Brano da esaminare:
Perché quelle assi? Perché quel mistero? Perché non era un treno qualunque, era un treno che trasportava ospiti occidentali. Gente di riguardo, certamente, ma pur sempre dell’occidente capitalista. Alcuni di loro erano stati invitati, erano una compagnia di canto lirico e l’Unione Sovietica in fatto di musica classica non ha mai avuto niente da invidiare a nessuno; quindi porte aperte agli artisti di tutto il mondo ma con qualche precauzione. Della compagnia faceva parte un soprano molto speciale, Dina Mannucci, che non si limitava a cantare: era anche compositrice. Ma chi era davvero questa cantante?


Autoritratto di Cipriano Antonio Mannucci, padre di Dina

Dina Mannucci era nata a Firenze nel 1906 dove è morta nel 2004. Era figlia di Cipriano Antonio Mannucci, un apprezzatissimo pittore post macchiaiolo nato a Nizza nel 1882, diplomato all’Accademia di Belle Arti di Firenze, che lavorò a Parigi, Dakar, Rio, L’Aja, Anversa, Roma, e che infine era tornato a Firenze, città che amava tantissimo, con la moglie Giulia e le figlie, dove morì nel 1970. Il suo autoritratto si trova nella Galleria degli Autoritratti a Palazzo Pitti.

Abitavano in via San Gallo al numero 128, uno dei palazzi con portici che circondano la piazza della Libertà (già piazza San Gallo, poi piazza Cavour), costruiti nella seconda metà del 1800 per Firenze Capitale d’Italia, destinati ad ospitare uffici ministeriali e successivamente adibiti ad abitazioni.

I Mannucci abitavano il “mezzanino” con finestre che si aprivano sotto le arcate dei portici, e sulla via San Gallo e verso l’ospedale militare. Dina aveva sposato il maestro Flaminio Contini, direttore d’orchestra e maestro di canto e la coppia viveva con i genitori di lei.

Nella stagione operistica 1937-1938 la giovane Dina Mannucci è nella parte di Rosina nel Barbiere di Siviglia con il gruppo di giovani cantanti che accompagnano i baritoni Gino Bechi ed Ettore Bastianini in Egitto, al Cairo. Gino Bechi la definisce in un’intervista “deliziosa” e “fiorentinaccia come me”.


"Dina adolescente" ritratta dal padre Cipriano Antonio Mannucci  

Nel gennaio del 1952 il baritono Ettore Bastianini e Dina Mannucci Contini cantano La Traviata a Siena nel Teatro dei Rinnovati, direttore il maestro Flaminio Contini.

I cantanti che venivano a Firenze per recite al Teatro Comunale andavano dal maestro Contini prima dello spettacolo. Salendo le scale si sentivano i gorgheggi e gli esercizi.

La mia famiglia abitava all’ultimo piano dello stesso palazzo, i miei nonni e i miei genitori erano in grande amicizia con i Mannucci e i Contini.

Informazioni estratte:
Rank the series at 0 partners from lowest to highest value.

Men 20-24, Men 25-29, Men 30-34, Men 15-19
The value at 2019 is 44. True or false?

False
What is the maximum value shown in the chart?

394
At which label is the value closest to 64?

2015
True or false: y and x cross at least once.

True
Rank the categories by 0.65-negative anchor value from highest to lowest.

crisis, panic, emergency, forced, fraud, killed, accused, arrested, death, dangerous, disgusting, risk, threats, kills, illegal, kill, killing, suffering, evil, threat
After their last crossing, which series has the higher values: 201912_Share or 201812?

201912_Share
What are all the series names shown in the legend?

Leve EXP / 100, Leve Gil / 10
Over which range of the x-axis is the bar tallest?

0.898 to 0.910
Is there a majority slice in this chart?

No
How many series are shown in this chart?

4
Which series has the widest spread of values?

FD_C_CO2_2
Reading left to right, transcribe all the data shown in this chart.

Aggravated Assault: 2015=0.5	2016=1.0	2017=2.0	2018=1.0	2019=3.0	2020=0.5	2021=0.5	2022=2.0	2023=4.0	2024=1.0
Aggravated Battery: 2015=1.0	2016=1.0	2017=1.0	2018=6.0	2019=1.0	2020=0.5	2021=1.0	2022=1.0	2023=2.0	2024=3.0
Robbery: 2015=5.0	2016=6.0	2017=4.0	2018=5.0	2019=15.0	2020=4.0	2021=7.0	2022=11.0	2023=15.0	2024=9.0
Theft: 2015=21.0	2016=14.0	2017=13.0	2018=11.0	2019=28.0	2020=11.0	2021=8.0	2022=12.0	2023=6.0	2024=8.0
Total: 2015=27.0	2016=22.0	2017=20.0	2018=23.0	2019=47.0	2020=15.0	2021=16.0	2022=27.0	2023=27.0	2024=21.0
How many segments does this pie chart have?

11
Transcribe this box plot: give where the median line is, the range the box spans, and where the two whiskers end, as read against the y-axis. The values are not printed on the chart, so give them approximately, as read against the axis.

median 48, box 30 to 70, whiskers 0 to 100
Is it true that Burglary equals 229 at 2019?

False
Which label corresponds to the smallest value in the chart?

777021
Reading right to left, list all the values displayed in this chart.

Il tuo compito: Ricopia il passo del brano su Dina Mannucci che comincia con "Nel gennaio del" e termina con "e gli esercizi.". Per svolgere il lavoro attieniti soltanto al brano.

Risultato del compito:
Nel gennaio del 1952 il baritono Ettore Bastianini e Dina Mannucci Contini cantano La Traviata a Siena nel Teatro dei Rinnovati, direttore il maestro Flaminio Contini.

I cantanti che venivano a Firenze per recite al Teatro Comunale andavano dal maestro Contini prima dello spettacolo. Salendo le scale si sentivano i gorgheggi e gli esercizi.